Please report, as a bare number, how many lines below include the string "thấy".
(PROVIDED MATERIAL Opens)
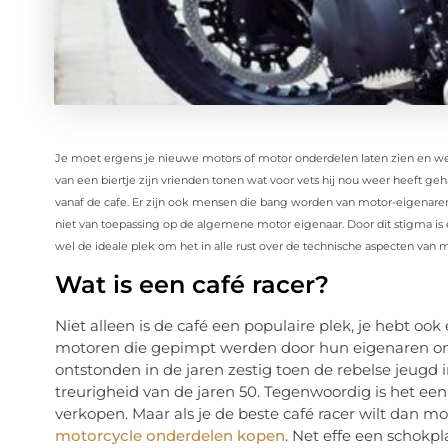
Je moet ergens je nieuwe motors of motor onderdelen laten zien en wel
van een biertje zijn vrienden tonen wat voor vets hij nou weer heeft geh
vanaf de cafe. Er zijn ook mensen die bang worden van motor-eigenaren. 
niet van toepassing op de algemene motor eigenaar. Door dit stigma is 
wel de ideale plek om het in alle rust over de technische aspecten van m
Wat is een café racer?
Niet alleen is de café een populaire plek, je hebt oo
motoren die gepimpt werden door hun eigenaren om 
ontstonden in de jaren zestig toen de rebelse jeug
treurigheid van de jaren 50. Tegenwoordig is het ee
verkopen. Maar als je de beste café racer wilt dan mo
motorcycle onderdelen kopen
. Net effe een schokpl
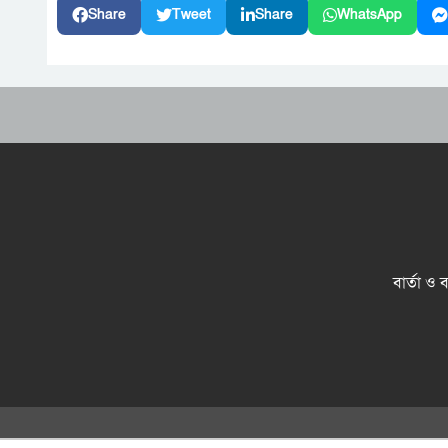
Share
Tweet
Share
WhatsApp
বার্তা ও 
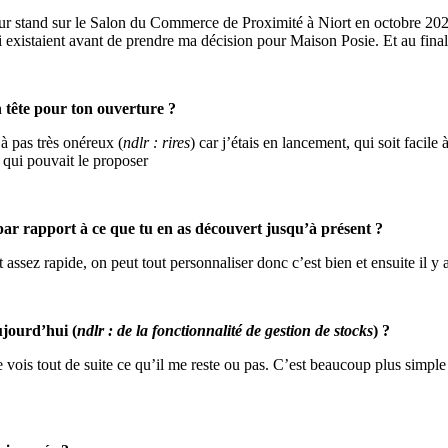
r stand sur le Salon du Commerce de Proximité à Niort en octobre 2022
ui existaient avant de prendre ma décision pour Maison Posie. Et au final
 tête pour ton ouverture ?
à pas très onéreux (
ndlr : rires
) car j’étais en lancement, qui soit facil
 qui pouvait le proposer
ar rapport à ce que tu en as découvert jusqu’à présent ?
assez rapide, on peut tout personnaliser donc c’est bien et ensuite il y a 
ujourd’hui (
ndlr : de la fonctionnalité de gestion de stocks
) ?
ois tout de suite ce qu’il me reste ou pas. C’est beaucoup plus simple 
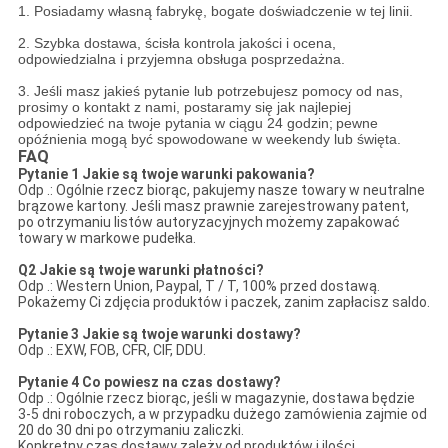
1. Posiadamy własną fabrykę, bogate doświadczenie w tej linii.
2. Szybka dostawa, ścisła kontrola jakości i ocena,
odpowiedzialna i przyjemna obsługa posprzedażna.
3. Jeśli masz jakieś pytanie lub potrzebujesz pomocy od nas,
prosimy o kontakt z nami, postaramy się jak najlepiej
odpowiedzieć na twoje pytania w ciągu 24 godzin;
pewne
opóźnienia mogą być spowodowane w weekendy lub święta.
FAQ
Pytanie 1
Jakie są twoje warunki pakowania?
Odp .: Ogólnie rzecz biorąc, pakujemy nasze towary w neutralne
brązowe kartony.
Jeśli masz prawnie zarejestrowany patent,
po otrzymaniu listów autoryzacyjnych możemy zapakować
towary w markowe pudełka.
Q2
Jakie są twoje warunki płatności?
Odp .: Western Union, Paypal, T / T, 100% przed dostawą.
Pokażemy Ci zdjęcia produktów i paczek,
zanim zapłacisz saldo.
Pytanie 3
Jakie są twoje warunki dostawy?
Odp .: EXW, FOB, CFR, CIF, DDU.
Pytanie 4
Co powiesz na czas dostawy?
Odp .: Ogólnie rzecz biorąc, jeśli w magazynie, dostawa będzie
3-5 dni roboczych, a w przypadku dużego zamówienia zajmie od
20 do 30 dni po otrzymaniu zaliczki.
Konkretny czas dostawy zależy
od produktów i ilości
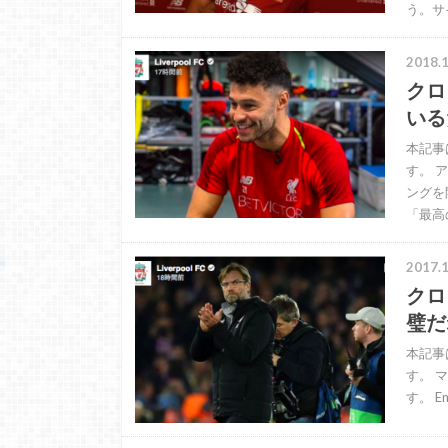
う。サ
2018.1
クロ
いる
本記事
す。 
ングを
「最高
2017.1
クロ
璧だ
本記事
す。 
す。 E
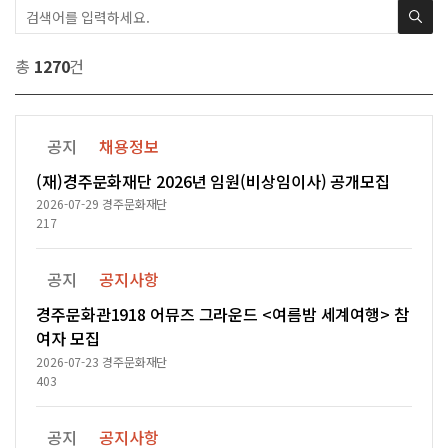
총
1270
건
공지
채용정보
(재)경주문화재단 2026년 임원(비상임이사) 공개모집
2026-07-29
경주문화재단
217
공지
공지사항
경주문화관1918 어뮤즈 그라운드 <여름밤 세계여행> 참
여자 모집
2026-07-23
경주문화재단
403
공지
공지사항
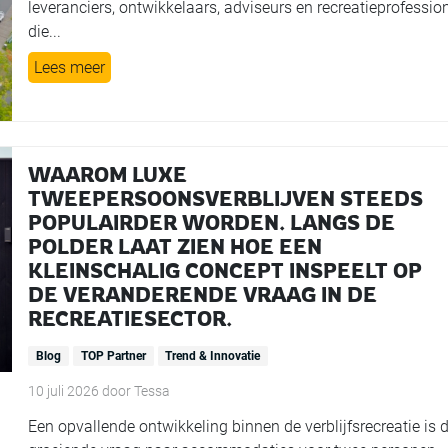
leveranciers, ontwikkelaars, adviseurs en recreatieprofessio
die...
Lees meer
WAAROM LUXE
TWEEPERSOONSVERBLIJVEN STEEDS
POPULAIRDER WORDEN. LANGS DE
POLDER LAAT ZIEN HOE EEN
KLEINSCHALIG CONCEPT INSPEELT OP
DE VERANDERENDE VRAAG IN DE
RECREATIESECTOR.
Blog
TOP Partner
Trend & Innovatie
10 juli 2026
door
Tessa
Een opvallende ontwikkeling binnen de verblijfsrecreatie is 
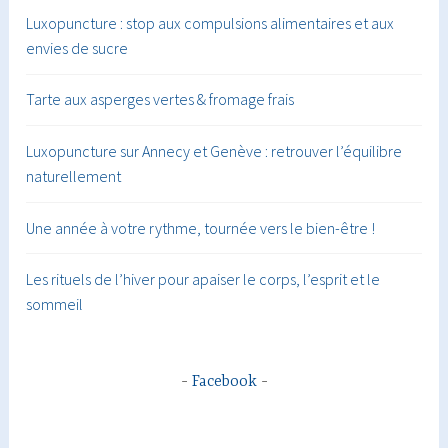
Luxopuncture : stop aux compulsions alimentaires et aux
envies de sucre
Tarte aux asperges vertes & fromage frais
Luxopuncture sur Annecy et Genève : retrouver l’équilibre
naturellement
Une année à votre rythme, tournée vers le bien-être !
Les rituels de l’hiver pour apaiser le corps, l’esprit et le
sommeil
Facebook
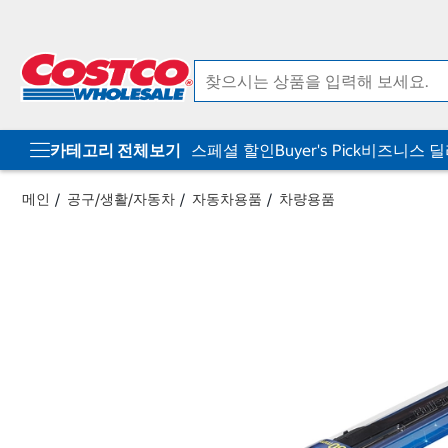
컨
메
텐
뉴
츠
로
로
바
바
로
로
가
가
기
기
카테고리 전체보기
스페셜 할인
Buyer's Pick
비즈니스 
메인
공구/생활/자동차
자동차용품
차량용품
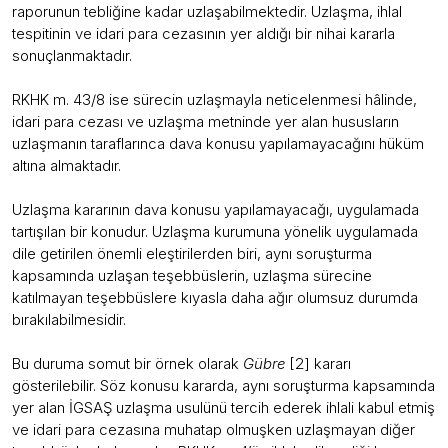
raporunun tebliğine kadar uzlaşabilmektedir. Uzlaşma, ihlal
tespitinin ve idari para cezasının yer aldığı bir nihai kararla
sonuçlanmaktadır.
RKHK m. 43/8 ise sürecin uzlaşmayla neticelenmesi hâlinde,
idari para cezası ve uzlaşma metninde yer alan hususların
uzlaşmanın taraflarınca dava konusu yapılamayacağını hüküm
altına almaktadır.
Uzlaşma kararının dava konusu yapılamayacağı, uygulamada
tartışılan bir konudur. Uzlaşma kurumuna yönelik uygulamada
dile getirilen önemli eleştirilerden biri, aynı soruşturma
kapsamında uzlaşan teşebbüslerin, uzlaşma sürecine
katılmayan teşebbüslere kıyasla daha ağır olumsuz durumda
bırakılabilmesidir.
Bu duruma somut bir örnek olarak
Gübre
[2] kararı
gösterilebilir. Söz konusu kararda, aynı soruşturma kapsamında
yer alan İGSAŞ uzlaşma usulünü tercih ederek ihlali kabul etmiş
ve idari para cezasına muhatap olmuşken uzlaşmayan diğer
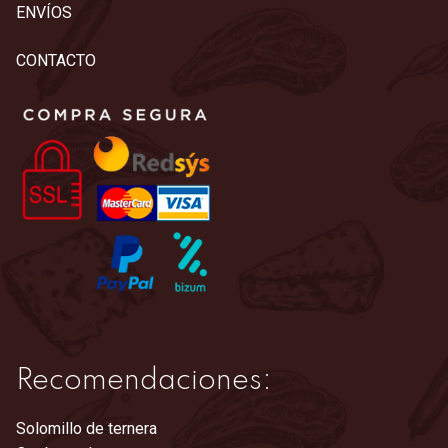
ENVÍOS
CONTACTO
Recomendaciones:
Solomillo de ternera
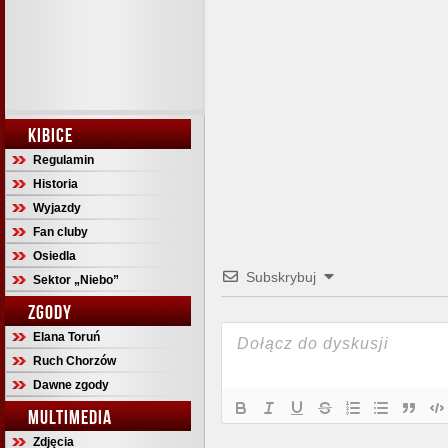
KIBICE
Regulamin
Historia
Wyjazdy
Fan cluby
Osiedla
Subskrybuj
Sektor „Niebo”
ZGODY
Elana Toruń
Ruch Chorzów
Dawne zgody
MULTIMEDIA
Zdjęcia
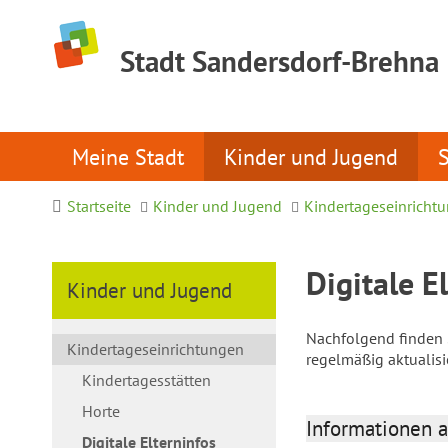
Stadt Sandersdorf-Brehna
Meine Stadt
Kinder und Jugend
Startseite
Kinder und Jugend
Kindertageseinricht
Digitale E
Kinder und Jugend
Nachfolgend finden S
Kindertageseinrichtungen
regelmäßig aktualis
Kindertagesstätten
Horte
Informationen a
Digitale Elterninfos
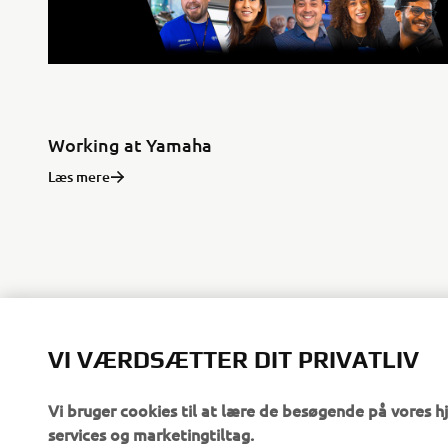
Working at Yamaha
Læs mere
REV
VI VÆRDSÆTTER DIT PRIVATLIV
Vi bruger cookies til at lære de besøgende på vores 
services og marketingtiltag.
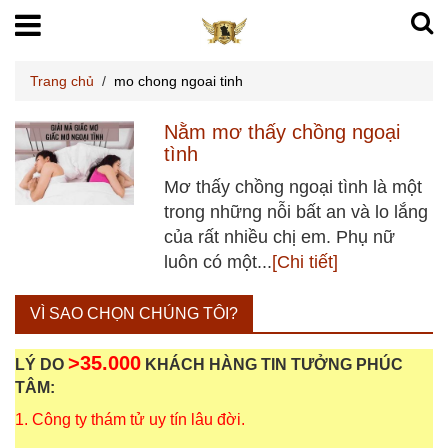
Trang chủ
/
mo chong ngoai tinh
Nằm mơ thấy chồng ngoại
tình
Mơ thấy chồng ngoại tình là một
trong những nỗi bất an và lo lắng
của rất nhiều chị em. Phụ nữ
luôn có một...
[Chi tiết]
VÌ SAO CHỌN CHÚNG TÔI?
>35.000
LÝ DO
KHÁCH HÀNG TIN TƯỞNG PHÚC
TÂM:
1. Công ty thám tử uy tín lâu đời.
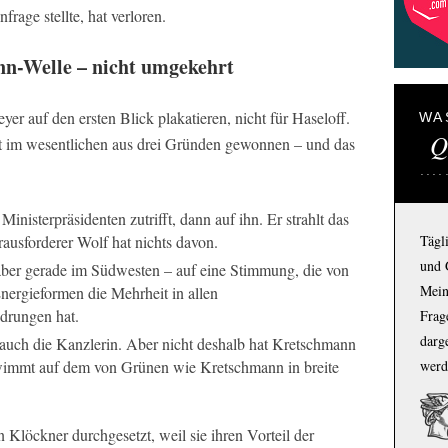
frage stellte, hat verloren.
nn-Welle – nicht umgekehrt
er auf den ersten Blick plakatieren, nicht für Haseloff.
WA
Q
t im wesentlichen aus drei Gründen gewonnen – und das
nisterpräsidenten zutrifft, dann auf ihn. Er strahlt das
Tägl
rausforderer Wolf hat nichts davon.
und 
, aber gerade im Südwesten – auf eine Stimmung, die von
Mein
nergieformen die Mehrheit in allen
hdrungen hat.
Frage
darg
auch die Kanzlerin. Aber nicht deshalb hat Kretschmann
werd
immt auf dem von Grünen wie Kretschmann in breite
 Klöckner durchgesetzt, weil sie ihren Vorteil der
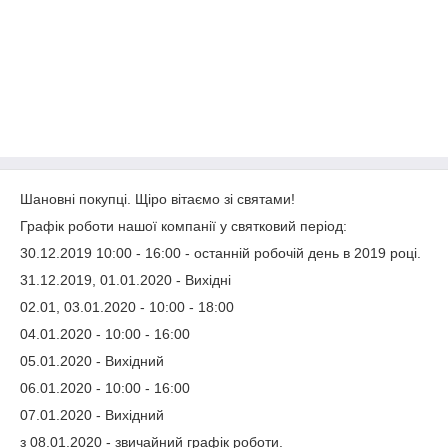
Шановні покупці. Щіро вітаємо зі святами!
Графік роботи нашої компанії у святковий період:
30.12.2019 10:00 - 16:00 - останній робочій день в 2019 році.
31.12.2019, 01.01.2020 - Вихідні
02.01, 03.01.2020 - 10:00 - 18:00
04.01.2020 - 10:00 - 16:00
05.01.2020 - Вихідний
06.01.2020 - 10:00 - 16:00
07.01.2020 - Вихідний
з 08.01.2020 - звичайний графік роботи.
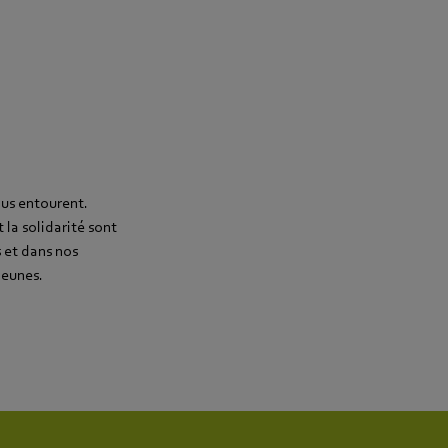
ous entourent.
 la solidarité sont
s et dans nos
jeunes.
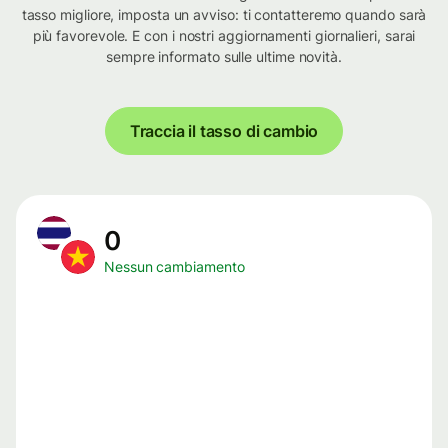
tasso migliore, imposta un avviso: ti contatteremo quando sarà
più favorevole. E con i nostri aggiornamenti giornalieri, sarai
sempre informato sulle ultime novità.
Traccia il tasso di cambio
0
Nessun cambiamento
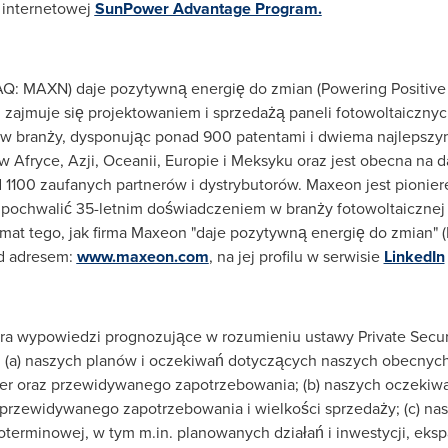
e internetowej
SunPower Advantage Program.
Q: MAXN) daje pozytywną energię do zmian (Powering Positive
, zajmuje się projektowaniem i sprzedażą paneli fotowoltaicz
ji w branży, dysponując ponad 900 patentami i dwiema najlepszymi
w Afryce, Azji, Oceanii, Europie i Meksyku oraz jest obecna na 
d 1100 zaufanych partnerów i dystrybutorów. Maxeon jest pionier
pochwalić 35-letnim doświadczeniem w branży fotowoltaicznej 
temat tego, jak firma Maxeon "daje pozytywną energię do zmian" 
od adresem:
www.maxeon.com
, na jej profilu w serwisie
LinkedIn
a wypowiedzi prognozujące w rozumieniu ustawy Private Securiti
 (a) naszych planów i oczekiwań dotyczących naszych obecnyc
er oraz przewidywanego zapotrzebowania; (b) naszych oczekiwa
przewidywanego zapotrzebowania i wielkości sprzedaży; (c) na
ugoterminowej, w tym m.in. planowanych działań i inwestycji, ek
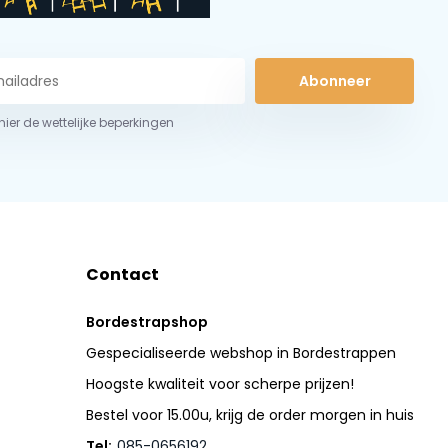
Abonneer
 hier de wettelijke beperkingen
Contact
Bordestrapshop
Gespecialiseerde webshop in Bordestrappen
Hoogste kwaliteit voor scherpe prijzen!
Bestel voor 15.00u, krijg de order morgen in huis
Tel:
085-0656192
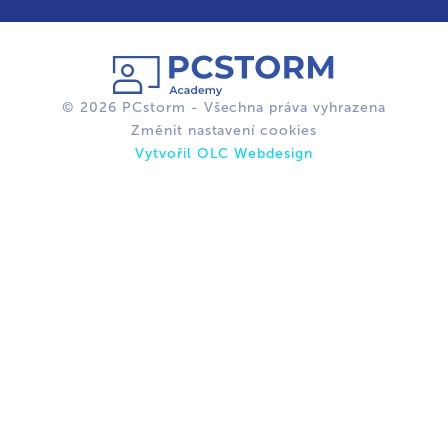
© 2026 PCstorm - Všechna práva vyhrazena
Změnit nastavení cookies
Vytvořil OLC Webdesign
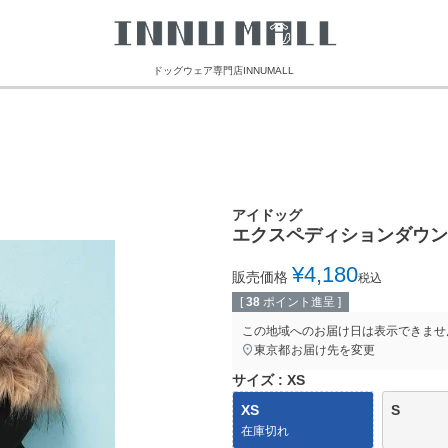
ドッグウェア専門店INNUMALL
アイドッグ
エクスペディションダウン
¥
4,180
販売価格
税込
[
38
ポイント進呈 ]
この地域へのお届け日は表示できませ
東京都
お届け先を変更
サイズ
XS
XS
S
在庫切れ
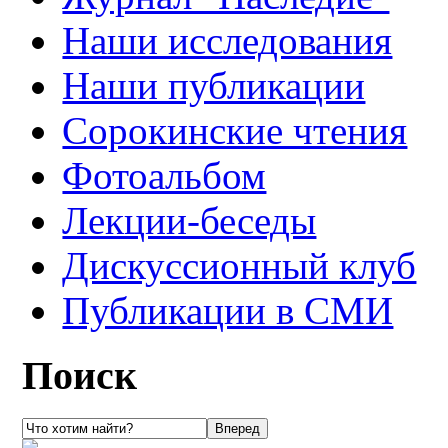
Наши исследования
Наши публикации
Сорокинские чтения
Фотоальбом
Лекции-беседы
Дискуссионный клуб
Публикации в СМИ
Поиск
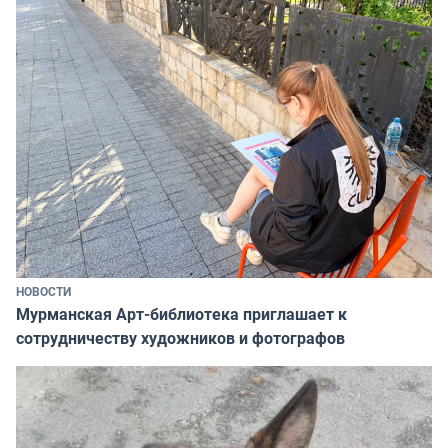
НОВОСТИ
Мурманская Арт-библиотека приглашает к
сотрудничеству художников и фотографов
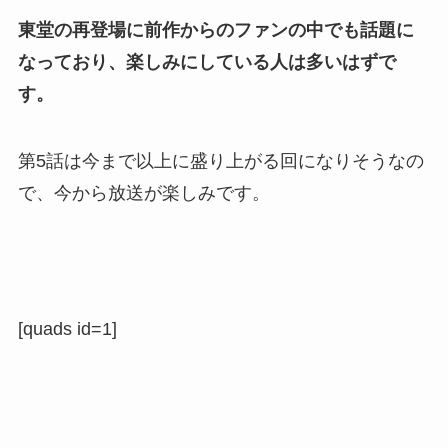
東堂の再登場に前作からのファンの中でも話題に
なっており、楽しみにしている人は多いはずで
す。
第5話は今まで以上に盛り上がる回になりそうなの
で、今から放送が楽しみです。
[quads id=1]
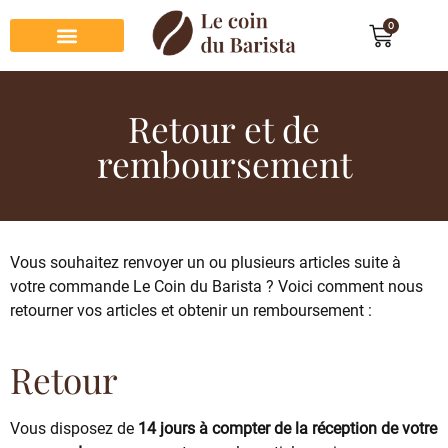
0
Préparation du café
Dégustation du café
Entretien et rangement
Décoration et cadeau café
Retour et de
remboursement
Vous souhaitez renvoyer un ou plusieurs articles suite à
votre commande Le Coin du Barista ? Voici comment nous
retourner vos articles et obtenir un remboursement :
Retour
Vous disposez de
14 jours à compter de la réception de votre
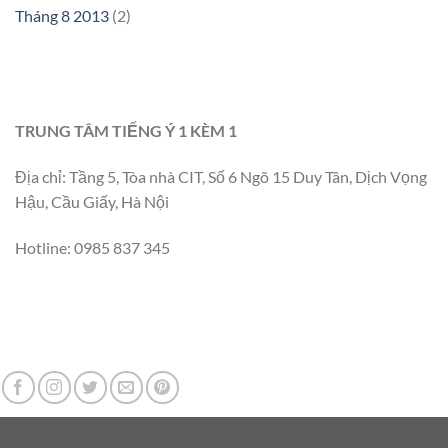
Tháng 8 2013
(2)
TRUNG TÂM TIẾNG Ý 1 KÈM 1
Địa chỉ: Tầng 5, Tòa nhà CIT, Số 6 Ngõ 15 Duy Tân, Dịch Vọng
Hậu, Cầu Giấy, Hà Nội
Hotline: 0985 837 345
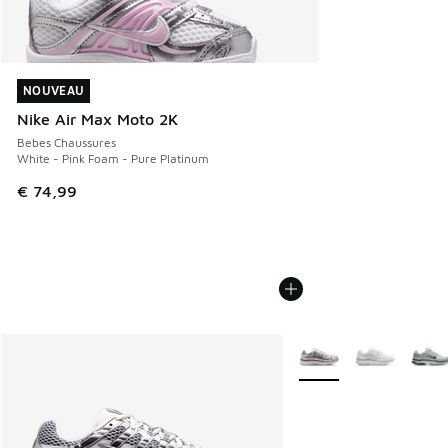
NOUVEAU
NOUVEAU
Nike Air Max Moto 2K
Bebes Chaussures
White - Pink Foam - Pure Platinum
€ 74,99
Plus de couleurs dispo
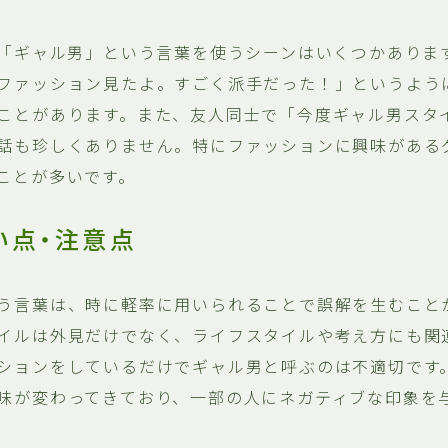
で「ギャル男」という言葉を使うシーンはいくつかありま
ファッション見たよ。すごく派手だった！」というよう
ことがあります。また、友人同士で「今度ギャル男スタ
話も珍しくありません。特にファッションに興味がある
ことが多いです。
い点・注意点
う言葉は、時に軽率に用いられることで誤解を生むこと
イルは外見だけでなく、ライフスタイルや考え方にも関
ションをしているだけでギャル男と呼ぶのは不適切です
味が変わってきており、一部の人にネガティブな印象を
(PROVIDED MATERIAL Closes)
● **ANSWER BOX**:
2